__EXERCISE TEXT__
CROSS-REFERENCE TO RELATED APPLICATIONS

This application claims the priority of Korean Patent Application No. 10-2016-0001659 filed on Jan. 6, 2016, in the Korean Intellectual Property Office, the disclosure of which is incorporated herein by reference.

BACKGROUND

Field

The present disclosure relates to a method for manufacturing a track pad semiconductor package for fingerprint recognition of a smart device, and more particularly, to a method for manufacturing a track pad semiconductor package for fingerprint recognition in which an original PCB on which a fingerprint recognizing track pad element is mounted is disposed on an upper mold by air suction to be faced down and a cover glass is disposed on a lower mold by air suction to be faced up, when a powder type EMC is injected onto the cover glass and the upper and lower molds are pressurized in a liquid flowing state, the EMC is extruded between the track pad element and the glass so that the glass and the track pad element are coupled to each other with a minimum clearance therebetween without using a separate adhesive.

Further, the present disclosure further relates to a track pad semiconductor package element for fingerprint recognition which is manufactured by compression molding and more particularly, to a track pad semiconductor package for fingerprint recognition in which a step is equipped on one side of a track pad element by a trench and a conductive wire is bonded to the step so that the thickness of an EMC mold is reduced to a minimum required to bond the track pad element and a glass to each other.

Description of the Related Art

Generally, a fingerprint recognizing sensor is a sensor which senses a fingerprint of a human and is being widely used as a means for enhancing a security of portable electronic equipment such as a mobile phone or a tablet PC in recent years. That is, user registration or an authentication process is performed through a fingerprint recognizing sensor so as to protect data stored in the portable electronic equipment and avoid security incidents in advance.

It is a recent trend to request the fingerprint recognizing sensor as a general input means. For example, in the smart device, a navigation function which manipulates a pointer such as a cursor is integrated in the fingerprint recognizing sensor. In addition, a switching function which receives information from a user is integrated in the fingerprint recognizing sensor. Therefore, it is considered that the fingerprint recognizing sensor includes various sensor functions in addition to a fingerprint recognizing function.

__PROVIDED MATERIAL__
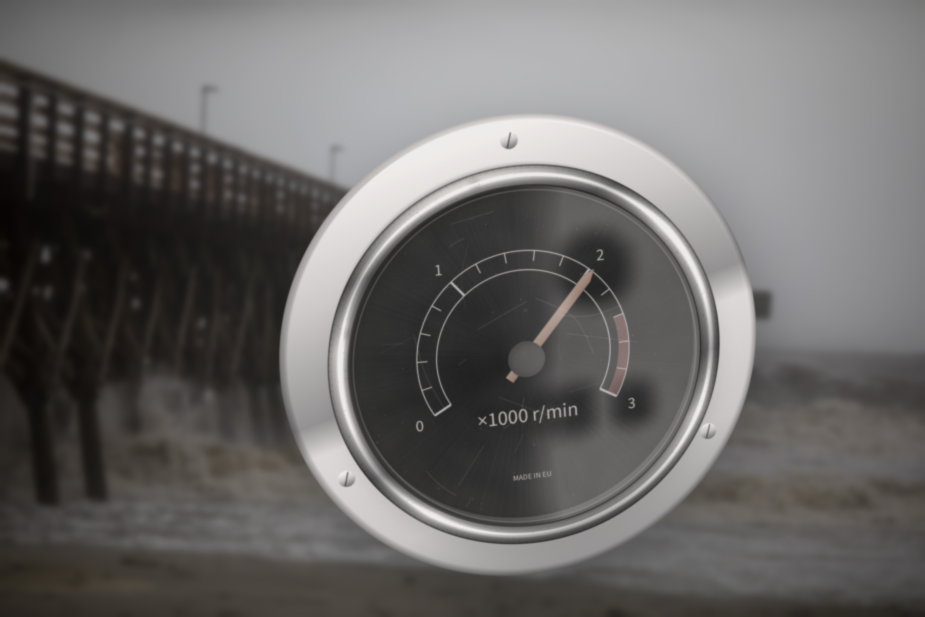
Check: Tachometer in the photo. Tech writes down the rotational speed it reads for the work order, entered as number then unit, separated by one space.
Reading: 2000 rpm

__EXERCISE REQUIREMENTS__
Translate this sentence from the fingerprint sensor text into Spanish: "In addition, a switching function which receives information from a user is integrated in the fingerprint recognizing sensor."

__ANSWER FOR THE TASK__
Además, una función de conmutación que recibe información de un usuario está integrada en el sensor de reconocimiento de huellas dactilares.